Is it technically possible to upgrade Ethereum to be Substrate compatible blockchain?

I understand there is likely to be strong resistance toward such idea in ETH community but I am interested only theoretically about technical possibilities.

Will the upgrade like that result in issues for ETH ecosystem or it can be smooth transition like ordinary hard fork that is happening in ETH in case of any bigger upgrade?

  • I think a bridge is the planned way for polkadot to communicate with ethereum.
    – forgetso
    May 16, 2022 at 10:05

2 Answers 2


Besides what has already been said, there was indeed a related thought experiment in the past exploring the flexibility of Substrate framework.
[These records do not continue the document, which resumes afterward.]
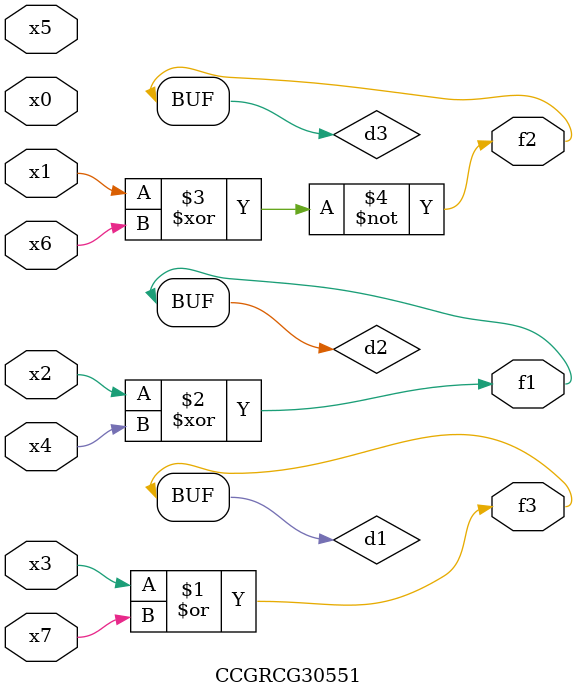
<source format=v>
module CCGRCG30551(
	input x0, x1, x2, x3, x4, x5, x6, x7,
	output f1, f2, f3
);

	wire d1, d2, d3;

	or (d1, x3, x7);
	xor (d2, x2, x4);
	xnor (d3, x1, x6);
	assign f1 = d2;
	assign f2 = d3;
	assign f3 = d1;
endmodule

</source>
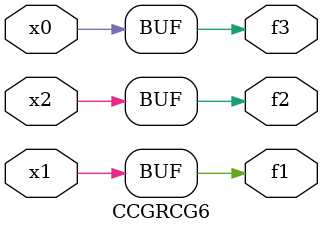
<source format=v>
module CCGRCG6(
	input x0, x1, x2,
	output f1, f2, f3
);
	assign f1 = x1;
	assign f2 = x2;
	assign f3 = x0;
endmodule

</source>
We know Ethereum block structures vs Polkadot/Substrate are vastly different. There are different encoding strategies, different block processing rules and different consensus. Still, would it be possible to write an Ethereum node using purely the Substrate framework? Once we have that, then upgrading Ethereum mainnet to Substrate would just be a simple hard fork away (which is no more complicated than just a Substrate runtime upgrade), and we have accomplished our goals.

We find this possible, using a design called wrapper block. What we're doing is basically to re-group an Ethereum data structure while maintaining the original sealing. In this particular case for Ethereum, all Ethereum transactions are mapped onto Substrate extrinsics. We map one or several additional inherent extrinsics for the uncle headers, receipts, coinbase, miner seals, as well as other information in the original block. The block processing strategy is then as follows:

  • In runtime, we validate transactions using pallet-evm and pallet-ethereum, and check information such as gas limits, receipts, uncles.
  • In consensus, we re-build the original Ethereum block from the Substrate block (because information are one-to-one mapped), and using that Ethereum block to verify the miner seal.
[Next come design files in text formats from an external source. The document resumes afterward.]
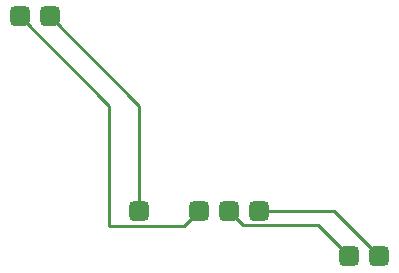
<source format=gbr>
%TF.GenerationSoftware,KiCad,Pcbnew,(6.0.9-0)*%
%TF.CreationDate,2023-05-11T14:50:20+10:00*%
%TF.ProjectId,Feather M0 Temp Sensor,46656174-6865-4722-904d-302054656d70,rev?*%
%TF.SameCoordinates,Original*%
%TF.FileFunction,Copper,L1,Top*%
%TF.FilePolarity,Positive*%
%FSLAX46Y46*%
G04 Gerber Fmt 4.6, Leading zero omitted, Abs format (unit mm)*
G04 Created by KiCad (PCBNEW (6.0.9-0)) date 2023-05-11 14:50:20*
%MOMM*%
%LPD*%
G01*
G04 APERTURE LIST*
G04 Aperture macros list*
%AMRoundRect*
0 Rectangle with rounded corners*
0 $1 Rounding radius*
0 $2 $3 $4 $5 $6 $7 $8 $9 X,Y pos of 4 corners*
0 Add a 4 corners polygon primitive as box body*
4,1,4,$2,$3,$4,$5,$6,$7,$8,$9,$2,$3,0*
0 Add four circle primitives for the rounded corners*
1,1,$1+$1,$2,$3*
1,1,$1+$1,$4,$5*
1,1,$1+$1,$6,$7*
1,1,$1+$1,$8,$9*
0 Add four rect primitives between the rounded corners*
20,1,$1+$1,$2,$3,$4,$5,0*
20,1,$1+$1,$4,$5,$6,$7,0*
20,1,$1+$1,$6,$7,$8,$9,0*
20,1,$1+$1,$8,$9,$2,$3,0*%
G04 Aperture macros list end*
%TA.AperFunction,ComponentPad*%
%ADD10RoundRect,0.425000X0.425000X-0.425000X0.425000X0.425000X-0.425000X0.425000X-0.425000X-0.425000X0*%
%TD*%
%TA.AperFunction,ComponentPad*%
%ADD11RoundRect,0.425000X-0.425000X0.425000X-0.425000X-0.425000X0.425000X-0.425000X0.425000X0.425000X0*%
%TD*%
%TA.AperFunction,Conductor*%
%ADD12C,0.250000*%
%TD*%
G04 APERTURE END LIST*
D10*
%TO.P,GND,1,GND*%
%TO.N,Net-(U1-Pad3)*%
X99075000Y-55855000D03*
%TO.P,GND,2,A0*%
%TO.N,Net-(U1-Pad5)*%
X101615000Y-55855000D03*
%TD*%
D11*
%TO.P,SDA,1,SDA*%
%TO.N,Net-(J2-Pad1)*%
X119380000Y-72390000D03*
%TO.P,SDA,2,SCL*%
%TO.N,Net-(J2-Pad2)*%
X116840000Y-72390000D03*
%TO.P,SDA,3,GND*%
%TO.N,Net-(U1-Pad3)*%
X114300000Y-72390000D03*
%TO.P,SDA,5,VIN*%
%TO.N,Net-(U1-Pad5)*%
X109220000Y-72390000D03*
%TD*%
%TO.P,SDA,1,SDA*%
%TO.N,Net-(J2-Pad1)*%
X129540000Y-76200000D03*
%TO.P,SDA,2,SCL*%
%TO.N,Net-(J2-Pad2)*%
X127000000Y-76200000D03*
%TD*%
D12*
%TO.N,Net-(J2-Pad1)*%
X119380000Y-72390000D02*
X125730000Y-72390000D01*
X125730000Y-72390000D02*
X129540000Y-76200000D01*
%TO.N,Net-(U1-Pad3)*%
X106680000Y-63460000D02*
X99075000Y-55855000D01*
X113030000Y-73660000D02*
X106680000Y-73660000D01*
X106680000Y-73660000D02*
X106680000Y-63460000D01*
X114300000Y-72390000D02*
X113030000Y-73660000D01*
%TO.N,Net-(U1-Pad5)*%
X109220000Y-72390000D02*
X109220000Y-63460000D01*
X109220000Y-63460000D02*
X101615000Y-55855000D01*
%TO.N,Net-(J2-Pad2)*%
X124365000Y-73565000D02*
X127000000Y-76200000D01*
X116840000Y-72390000D02*
X118015000Y-73565000D01*
X118015000Y-73565000D02*
X124365000Y-73565000D01*
%TD*%
M02*

</source>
The deployment then becomes unobtrusive. This new Substrate node will be built just as another Ethereum client. In the beginning, we run another Ethereum client alongside of this Substrate node so that we don't need to re-create the devp2p networking protocol. This Ethereum node is then responsible for feeding all the past block data into the Substrate node, which it will happily convert into the wrapper block discussed above (using the one-to-one mapping). The Substrate node will contain its own, newly developed genesis code, with all Substrate-specific modules disabled. This allows it to sync together with the mainnet, and even exposing Ethereum-specific RPCs. Once the time comes and the community reaches consensus, only a runtime upgrade is due to enable those Substrate-specific modules. This will cause the Substrate node to de-sync from Ethereum client in the activation block, and enable access to things like on-chain governance. The upgrade is then complete.

Due to obvious reasons, the full wrapper block strategy was never (not yet?) fully developed. This does not mean it's abandoned, but just there are currently not enough interest in it. In Frontier, you can find those "architectural holes" we left in the code (for example, pre-runtime transaction processing) allowing us to quickly extend it if one day we decide to support a full wrapper block design.
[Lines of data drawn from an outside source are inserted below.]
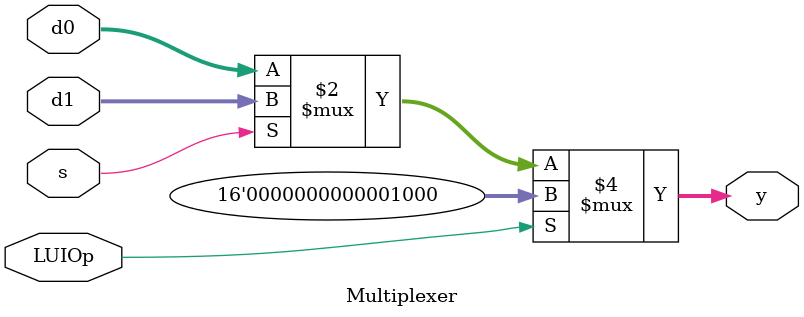
<source format=v>
/*
Decide which of the two inputs to output.
*/
module Multiplexer #(parameter WIDTH = 16) (
	input [WIDTH-1:0] d0, d1, 
	input s, LUIOp,
	output reg [WIDTH-1:0] y
);

always @(*) begin
	if (LUIOp)
		y = 16'b0000000000001000;
	else
		y = s ? d1 : d0;
end

endmodule

</source>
Substrate plus Frontier enables Ethereum compatibility. Substrate also has various Proof of Work implementations and tweaks to the default node template that one could configure to be compliant with Ethereum. Thus you can use Substrate to create an Ethereum node.

But what you are asking is more "can Ethereum do runtime upgrades?" And the answer here is not without a hard fork to enable this functionality. With a substrate based node, this is possible, but all other nodes (like Open Ethereum) would need to be updated as well to enable such functionality. This is no simple task.

Lastly, Ethereum has no notion of governance to enact such upgrades. So this social structure and mechanisms to do it would need to be designed and implemented. This IMHO is very unlikely.

With the merge and general roadmap for Ethereum, major changes would be required to support PoS and the beacon chain. Again, a hard task to manage but not impossibly with substrate.